▶ Source data:
• • • • • • •

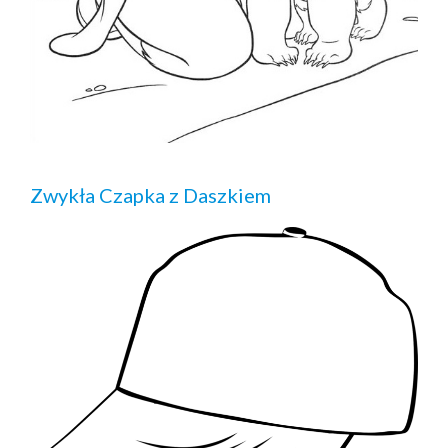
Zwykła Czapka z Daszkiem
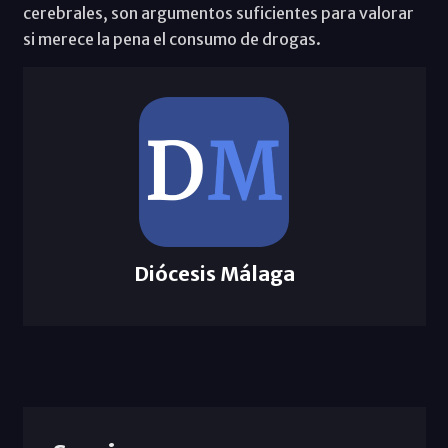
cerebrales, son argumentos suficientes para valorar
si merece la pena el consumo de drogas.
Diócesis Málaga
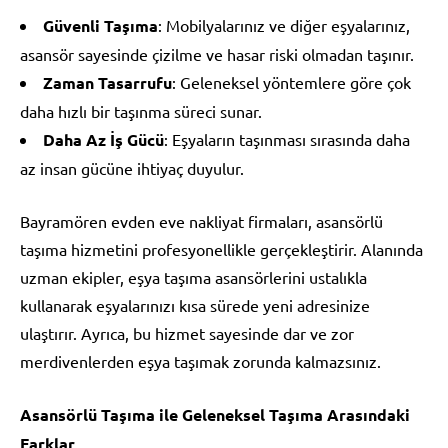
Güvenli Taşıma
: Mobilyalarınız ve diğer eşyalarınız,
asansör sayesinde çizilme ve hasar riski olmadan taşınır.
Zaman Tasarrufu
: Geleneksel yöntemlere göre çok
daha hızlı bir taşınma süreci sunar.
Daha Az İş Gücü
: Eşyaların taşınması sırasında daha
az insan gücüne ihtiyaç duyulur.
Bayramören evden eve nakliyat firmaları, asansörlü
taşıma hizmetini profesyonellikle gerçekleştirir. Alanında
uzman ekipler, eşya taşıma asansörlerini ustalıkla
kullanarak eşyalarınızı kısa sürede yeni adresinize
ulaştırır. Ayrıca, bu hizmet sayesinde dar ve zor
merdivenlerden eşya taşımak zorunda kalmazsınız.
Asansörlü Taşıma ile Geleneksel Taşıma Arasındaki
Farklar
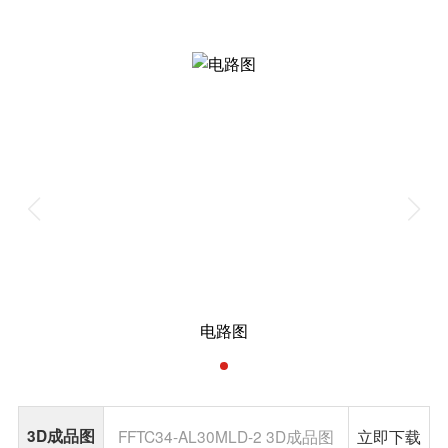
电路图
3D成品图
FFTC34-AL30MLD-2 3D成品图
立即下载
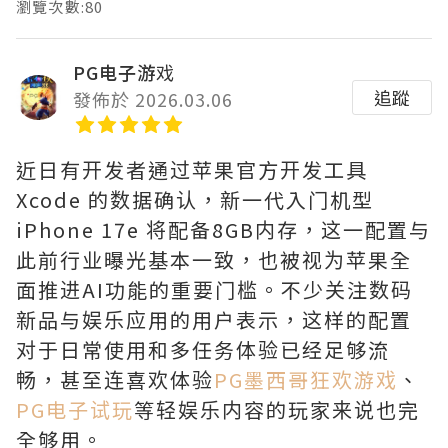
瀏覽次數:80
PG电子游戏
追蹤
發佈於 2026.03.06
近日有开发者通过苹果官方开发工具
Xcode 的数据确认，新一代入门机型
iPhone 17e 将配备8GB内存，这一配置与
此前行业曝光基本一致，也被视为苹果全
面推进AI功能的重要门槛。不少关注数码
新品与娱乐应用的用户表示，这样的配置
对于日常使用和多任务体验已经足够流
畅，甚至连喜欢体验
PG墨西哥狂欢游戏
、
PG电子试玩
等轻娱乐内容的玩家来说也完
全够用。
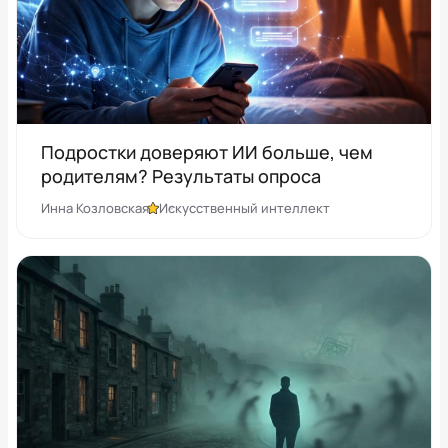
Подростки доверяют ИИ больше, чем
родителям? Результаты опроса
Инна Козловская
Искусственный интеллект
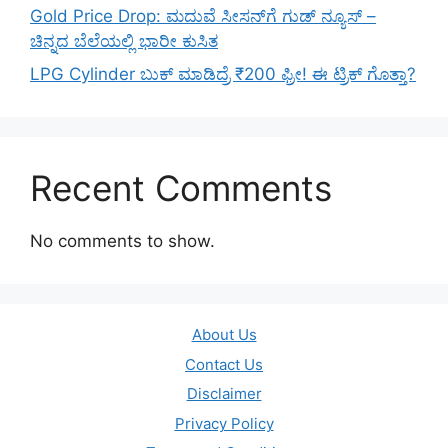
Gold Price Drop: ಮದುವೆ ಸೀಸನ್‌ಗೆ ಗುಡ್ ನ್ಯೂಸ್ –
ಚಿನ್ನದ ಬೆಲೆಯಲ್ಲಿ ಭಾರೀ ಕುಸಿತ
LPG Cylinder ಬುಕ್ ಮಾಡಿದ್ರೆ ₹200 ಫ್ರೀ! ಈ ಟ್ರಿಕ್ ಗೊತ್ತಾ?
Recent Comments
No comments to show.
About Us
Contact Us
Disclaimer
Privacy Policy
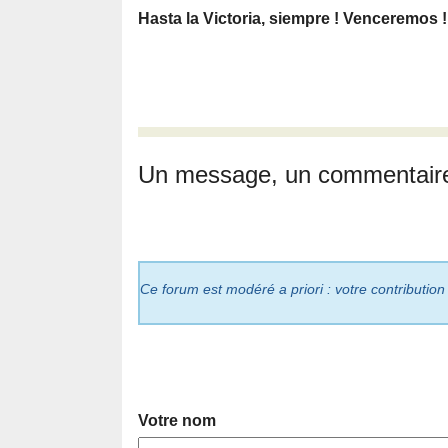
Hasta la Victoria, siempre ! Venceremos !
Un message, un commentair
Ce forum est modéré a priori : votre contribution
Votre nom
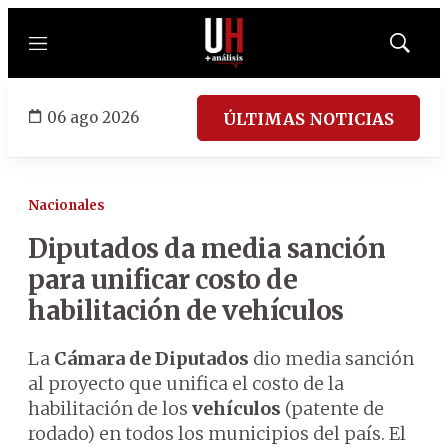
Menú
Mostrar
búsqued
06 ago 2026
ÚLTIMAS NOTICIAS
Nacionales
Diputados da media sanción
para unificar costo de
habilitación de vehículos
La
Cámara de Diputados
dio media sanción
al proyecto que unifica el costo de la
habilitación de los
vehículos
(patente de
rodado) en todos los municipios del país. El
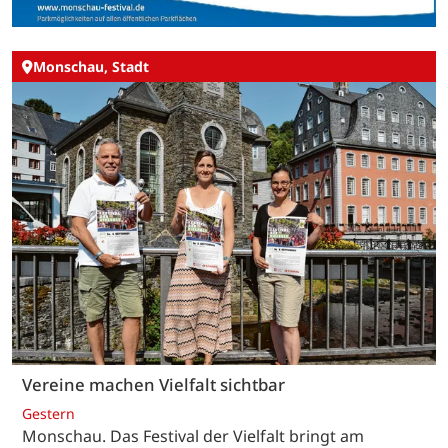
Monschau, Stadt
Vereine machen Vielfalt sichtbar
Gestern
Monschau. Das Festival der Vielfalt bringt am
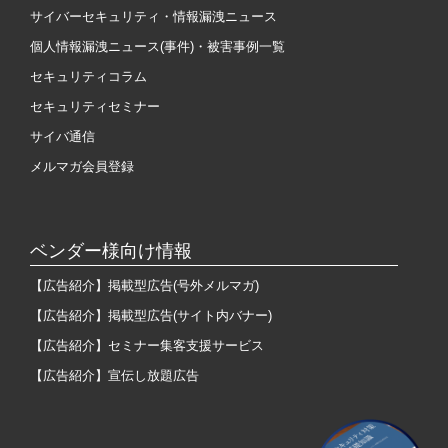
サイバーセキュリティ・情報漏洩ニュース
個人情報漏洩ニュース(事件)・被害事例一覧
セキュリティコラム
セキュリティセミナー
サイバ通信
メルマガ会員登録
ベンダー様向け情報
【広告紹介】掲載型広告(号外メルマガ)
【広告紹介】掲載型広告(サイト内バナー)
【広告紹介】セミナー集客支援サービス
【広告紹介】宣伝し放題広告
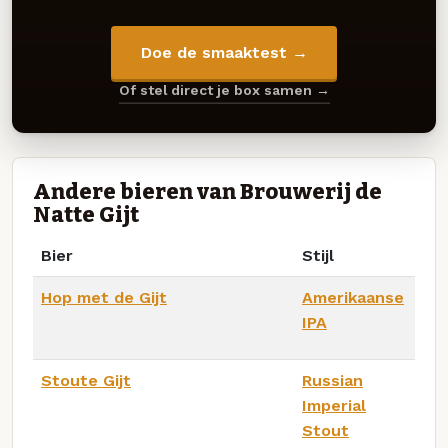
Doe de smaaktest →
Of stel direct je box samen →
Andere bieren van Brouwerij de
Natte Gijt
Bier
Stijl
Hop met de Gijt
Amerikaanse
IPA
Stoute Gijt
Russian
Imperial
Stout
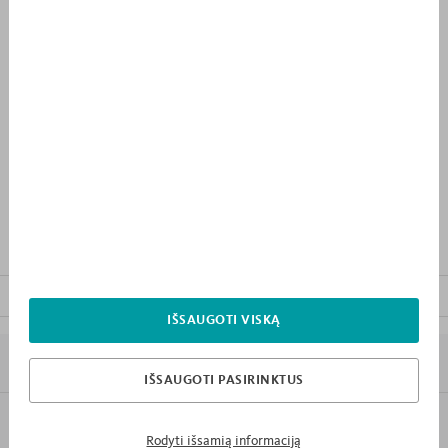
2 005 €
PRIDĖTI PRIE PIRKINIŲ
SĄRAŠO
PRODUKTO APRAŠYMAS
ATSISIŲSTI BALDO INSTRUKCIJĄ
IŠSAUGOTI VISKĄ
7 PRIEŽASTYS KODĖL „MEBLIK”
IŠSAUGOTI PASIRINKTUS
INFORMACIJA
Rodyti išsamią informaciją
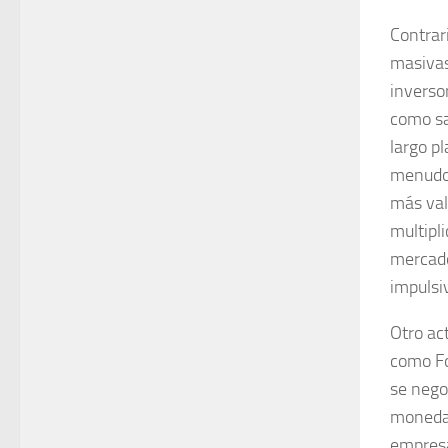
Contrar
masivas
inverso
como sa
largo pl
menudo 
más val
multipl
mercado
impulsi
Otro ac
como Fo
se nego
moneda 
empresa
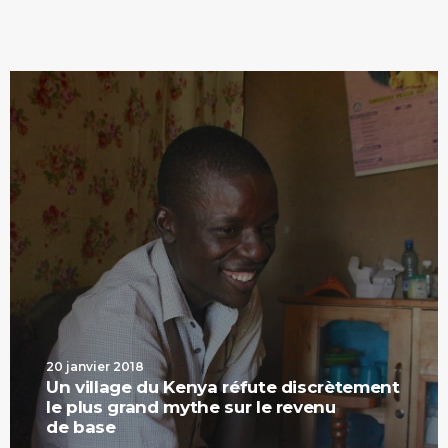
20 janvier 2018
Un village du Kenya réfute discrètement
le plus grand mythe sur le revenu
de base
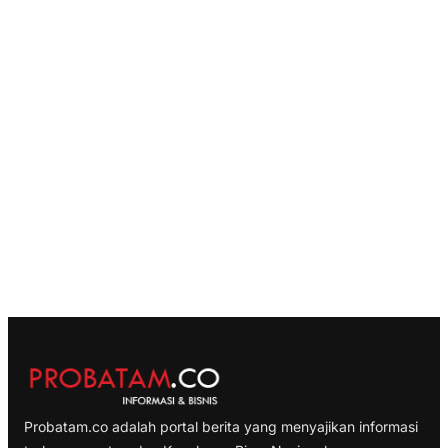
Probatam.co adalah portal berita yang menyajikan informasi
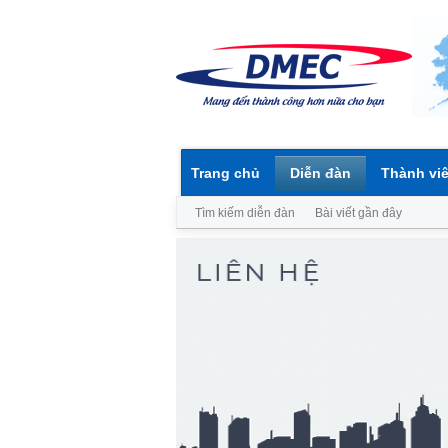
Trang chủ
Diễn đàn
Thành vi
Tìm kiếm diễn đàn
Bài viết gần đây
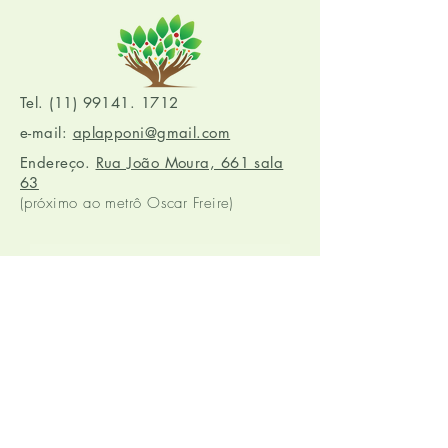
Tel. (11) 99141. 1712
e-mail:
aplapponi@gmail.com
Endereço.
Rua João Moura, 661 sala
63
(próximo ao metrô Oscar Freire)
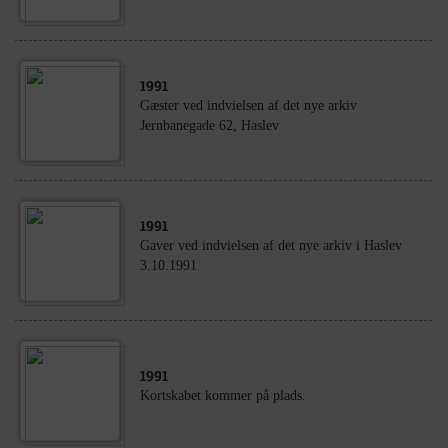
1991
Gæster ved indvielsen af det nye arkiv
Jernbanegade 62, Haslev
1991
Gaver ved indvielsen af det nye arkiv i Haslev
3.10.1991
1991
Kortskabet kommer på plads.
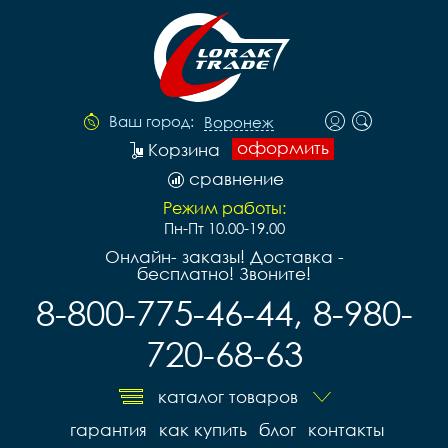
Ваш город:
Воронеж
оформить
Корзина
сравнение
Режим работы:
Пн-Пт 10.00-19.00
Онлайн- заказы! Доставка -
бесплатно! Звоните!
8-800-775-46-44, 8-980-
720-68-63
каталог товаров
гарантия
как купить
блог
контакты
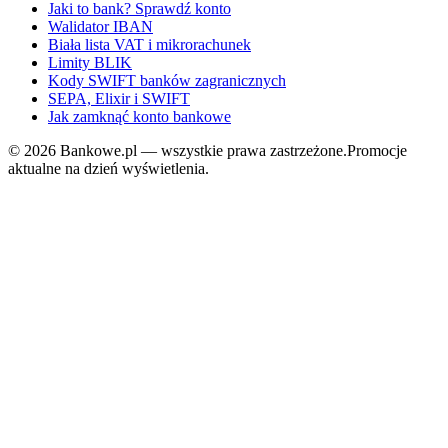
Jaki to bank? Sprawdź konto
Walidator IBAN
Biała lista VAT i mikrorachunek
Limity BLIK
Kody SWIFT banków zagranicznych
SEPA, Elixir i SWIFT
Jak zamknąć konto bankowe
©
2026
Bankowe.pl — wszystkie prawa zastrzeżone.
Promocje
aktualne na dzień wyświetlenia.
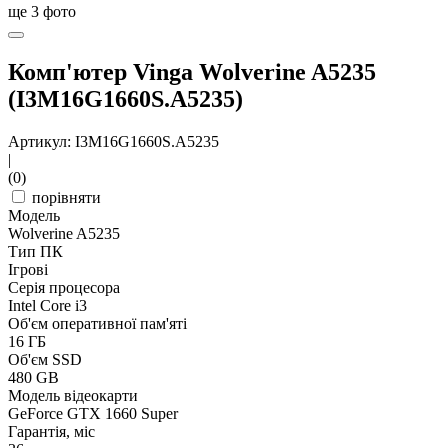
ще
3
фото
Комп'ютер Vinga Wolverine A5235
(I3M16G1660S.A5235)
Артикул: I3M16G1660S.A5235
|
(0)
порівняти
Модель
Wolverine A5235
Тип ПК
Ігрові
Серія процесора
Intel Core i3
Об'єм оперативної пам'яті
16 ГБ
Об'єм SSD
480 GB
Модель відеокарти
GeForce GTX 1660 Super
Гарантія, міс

• • • • • • •

▶ Your assignment:
Please reproduce the listing exactly from its opening line through the line that contains "ulaştırır. Ayrıca, bu", both included, with all pictures omitted.

▶ Expected answer:
Zwykła Czapka z Daszkiem
cerebrales, son argumentos suficientes para valorar
si merece la pena el consumo de drogas.
Diócesis Málaga
Güvenli Taşıma
: Mobilyalarınız ve diğer eşyalarınız,
asansör sayesinde çizilme ve hasar riski olmadan taşınır.
Zaman Tasarrufu
: Geleneksel yöntemlere göre çok
daha hızlı bir taşınma süreci sunar.
Daha Az İş Gücü
: Eşyaların taşınması sırasında daha
az insan gücüne ihtiyaç duyulur.
Bayramören evden eve nakliyat firmaları, asansörlü
taşıma hizmetini profesyonellikle gerçekleştirir. Alanında
uzman ekipler, eşya taşıma asansörlerini ustalıkla
kullanarak eşyalarınızı kısa sürede yeni adresinize
ulaştırır. Ayrıca, bu hizmet sayesinde dar ve zor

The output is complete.